#### [Page text]
= = =

What can I do to help protect myself from HPV infection and disease?
Because HPV is so easily passed on, it is quite difficult to prevent yourself from
being infected with this common virus. Up to 80% of females and males will be
infected with at least one type of HPV at some time in their life. But remember
that most people clear HPV infection from their body without any symptoms or health
If used correctly, condoms can help reduce the risk of genital HPV. However condoms
don't provide 100% protection against HPV as it is transmitted through genital skin
contact not just sexual intercourse. It is important to remember that condoms also
provide protection against other sexually transmitted diseases.
It is now possible to be vaccinated against some types of HPV.
In females, vaccination may help protect against cervical cancer, some vaginal,
vulval and anal cancers and genital warts.
In males vaccination may help protect against genital warts and some anal cancers.

= = =

#### [Entries provided]

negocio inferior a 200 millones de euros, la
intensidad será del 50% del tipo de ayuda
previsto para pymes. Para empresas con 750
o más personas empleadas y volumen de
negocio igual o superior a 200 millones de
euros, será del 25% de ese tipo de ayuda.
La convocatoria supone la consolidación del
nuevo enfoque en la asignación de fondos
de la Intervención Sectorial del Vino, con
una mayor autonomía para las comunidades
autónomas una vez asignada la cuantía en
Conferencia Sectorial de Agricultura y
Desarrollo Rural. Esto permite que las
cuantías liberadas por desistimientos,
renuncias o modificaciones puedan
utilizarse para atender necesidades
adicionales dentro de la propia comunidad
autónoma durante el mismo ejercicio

= = =

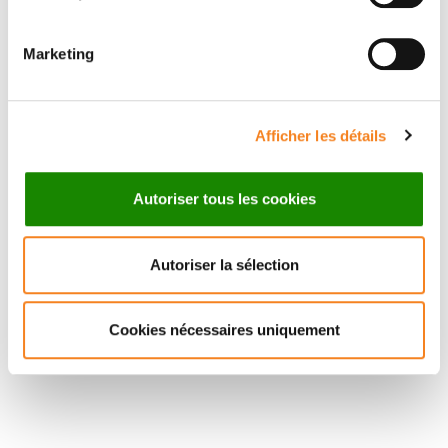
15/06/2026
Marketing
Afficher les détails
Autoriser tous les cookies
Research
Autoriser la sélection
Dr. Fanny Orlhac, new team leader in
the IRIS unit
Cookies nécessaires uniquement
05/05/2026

= = =

#### [About this exercise]
In the text on protecting yourself from HPV, reproduce the passage between "Because HPV is" and "types of HPV.", inclusive, word for word.

#### [Response for this exercise]
Because HPV is so easily passed on, it is quite difficult to prevent yourself from
being infected with this common virus. Up to 80% of females and males will be
infected with at least one type of HPV at some time in their life. But remember
that most people clear HPV infection from their body without any symptoms or health
If used correctly, condoms can help reduce the risk of genital HPV. However condoms
don't provide 100% protection against HPV as it is transmitted through genital skin
contact not just sexual intercourse. It is important to remember that condoms also
provide protection against other sexually transmitted diseases.
It is now possible to be vaccinated against some types of HPV.